PROBLEM STATEMENT - With the records below as input, work out how many lines include the word "engine". Give only the number.

DATA TO USE -
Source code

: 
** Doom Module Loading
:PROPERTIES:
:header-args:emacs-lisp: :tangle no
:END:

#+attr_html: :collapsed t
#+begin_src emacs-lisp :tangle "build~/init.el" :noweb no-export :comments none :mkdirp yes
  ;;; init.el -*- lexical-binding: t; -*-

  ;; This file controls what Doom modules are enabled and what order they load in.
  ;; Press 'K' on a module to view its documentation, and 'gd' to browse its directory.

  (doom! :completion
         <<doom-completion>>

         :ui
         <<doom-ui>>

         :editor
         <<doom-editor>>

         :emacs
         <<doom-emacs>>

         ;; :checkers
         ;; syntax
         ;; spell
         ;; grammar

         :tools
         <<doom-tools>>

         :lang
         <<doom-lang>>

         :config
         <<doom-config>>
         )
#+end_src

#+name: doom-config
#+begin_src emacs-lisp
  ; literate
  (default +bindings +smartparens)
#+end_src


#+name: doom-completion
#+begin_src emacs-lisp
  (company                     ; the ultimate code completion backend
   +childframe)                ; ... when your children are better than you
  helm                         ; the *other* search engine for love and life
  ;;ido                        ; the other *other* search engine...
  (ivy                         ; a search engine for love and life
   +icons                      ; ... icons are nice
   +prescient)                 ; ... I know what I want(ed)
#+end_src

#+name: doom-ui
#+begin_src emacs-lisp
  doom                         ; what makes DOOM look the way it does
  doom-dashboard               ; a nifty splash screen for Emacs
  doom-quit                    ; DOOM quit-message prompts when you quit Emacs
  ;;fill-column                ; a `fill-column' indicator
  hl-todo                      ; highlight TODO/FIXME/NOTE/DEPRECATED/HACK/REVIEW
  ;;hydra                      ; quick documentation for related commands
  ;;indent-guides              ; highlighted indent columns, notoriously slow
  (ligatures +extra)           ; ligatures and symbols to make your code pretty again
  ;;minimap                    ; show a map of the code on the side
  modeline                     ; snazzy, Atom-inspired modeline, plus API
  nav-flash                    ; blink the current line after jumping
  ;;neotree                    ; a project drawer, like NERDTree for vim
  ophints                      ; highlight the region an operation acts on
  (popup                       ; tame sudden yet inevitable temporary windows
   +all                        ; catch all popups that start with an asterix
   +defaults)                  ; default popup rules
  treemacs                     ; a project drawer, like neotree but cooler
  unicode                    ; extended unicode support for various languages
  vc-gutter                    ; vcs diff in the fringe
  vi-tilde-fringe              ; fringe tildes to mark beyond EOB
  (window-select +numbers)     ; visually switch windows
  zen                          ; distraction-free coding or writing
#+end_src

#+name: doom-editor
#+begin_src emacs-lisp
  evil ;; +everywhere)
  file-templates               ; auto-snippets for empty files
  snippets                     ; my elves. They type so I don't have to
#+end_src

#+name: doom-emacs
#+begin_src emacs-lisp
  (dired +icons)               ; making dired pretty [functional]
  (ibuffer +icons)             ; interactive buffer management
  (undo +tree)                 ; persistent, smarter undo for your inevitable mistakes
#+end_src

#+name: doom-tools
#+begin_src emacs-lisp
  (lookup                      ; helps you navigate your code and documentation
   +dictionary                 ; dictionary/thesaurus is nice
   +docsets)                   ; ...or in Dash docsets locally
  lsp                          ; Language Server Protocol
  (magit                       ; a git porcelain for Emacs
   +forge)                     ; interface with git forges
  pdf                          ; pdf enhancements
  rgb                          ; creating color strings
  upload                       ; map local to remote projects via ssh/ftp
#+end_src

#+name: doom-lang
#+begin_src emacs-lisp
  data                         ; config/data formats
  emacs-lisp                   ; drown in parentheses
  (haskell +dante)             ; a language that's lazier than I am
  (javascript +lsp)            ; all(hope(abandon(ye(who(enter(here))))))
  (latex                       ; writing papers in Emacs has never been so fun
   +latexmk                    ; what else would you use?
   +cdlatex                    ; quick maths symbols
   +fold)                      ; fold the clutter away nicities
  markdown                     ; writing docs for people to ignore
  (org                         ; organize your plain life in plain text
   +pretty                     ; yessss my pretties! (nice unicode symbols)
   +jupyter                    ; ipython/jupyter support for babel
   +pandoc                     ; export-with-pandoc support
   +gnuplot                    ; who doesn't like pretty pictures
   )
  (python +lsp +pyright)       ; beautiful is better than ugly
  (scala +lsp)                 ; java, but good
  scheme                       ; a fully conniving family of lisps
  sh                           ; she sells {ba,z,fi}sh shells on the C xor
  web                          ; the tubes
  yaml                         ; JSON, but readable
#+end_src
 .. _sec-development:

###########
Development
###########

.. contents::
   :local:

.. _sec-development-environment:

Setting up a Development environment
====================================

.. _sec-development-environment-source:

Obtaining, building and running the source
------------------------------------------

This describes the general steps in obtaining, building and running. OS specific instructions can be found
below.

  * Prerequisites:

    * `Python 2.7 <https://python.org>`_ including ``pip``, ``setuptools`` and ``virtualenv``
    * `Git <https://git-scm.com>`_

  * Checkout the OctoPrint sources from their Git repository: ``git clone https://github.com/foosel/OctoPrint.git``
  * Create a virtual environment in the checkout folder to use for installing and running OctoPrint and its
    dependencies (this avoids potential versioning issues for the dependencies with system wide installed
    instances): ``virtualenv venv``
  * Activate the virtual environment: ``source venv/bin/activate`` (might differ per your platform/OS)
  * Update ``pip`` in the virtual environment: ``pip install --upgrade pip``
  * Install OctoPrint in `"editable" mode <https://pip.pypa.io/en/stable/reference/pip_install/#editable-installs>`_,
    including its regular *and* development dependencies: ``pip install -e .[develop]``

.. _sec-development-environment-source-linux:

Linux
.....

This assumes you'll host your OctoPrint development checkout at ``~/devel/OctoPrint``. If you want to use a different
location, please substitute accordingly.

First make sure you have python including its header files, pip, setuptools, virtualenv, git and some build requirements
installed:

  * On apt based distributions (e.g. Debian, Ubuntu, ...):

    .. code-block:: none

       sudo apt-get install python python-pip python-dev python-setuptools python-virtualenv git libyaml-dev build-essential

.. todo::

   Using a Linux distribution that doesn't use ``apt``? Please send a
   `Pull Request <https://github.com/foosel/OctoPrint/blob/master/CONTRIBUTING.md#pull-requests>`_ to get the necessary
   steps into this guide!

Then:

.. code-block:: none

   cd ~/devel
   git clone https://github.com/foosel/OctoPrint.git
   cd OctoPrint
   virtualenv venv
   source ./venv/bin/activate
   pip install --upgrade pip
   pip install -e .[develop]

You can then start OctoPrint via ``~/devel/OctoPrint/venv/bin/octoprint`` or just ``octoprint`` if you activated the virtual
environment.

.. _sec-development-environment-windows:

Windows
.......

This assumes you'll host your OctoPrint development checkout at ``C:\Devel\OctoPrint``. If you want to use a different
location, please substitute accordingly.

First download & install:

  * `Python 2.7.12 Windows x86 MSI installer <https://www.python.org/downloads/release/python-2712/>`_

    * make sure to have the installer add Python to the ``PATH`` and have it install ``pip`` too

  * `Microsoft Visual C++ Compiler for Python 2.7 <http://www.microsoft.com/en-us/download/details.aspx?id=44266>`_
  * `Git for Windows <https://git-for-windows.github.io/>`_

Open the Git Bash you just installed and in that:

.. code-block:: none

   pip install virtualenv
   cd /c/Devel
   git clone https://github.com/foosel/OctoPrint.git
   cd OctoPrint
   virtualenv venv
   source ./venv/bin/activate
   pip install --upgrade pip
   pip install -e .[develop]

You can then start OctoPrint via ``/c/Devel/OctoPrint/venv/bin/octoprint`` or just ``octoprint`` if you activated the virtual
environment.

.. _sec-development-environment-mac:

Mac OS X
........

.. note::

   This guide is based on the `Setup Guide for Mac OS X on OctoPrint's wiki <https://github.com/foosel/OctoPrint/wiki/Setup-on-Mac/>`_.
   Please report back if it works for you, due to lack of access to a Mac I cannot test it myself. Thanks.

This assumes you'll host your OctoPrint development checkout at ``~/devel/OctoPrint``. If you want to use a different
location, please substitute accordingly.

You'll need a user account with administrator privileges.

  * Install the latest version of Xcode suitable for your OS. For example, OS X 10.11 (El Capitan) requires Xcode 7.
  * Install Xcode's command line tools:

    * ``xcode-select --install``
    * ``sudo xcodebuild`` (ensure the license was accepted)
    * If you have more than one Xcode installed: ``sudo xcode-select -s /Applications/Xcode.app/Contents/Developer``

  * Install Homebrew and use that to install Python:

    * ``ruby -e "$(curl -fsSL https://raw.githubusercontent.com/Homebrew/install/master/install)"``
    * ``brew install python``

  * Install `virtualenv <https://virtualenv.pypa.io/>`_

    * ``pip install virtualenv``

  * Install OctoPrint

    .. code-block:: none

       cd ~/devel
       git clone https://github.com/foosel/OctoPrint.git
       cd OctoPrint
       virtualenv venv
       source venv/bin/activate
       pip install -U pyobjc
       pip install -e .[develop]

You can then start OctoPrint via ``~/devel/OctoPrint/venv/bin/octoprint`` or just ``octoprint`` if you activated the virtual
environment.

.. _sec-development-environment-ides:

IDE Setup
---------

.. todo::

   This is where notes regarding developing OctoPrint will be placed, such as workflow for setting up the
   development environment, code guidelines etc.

EXPECTED ANSWER - 3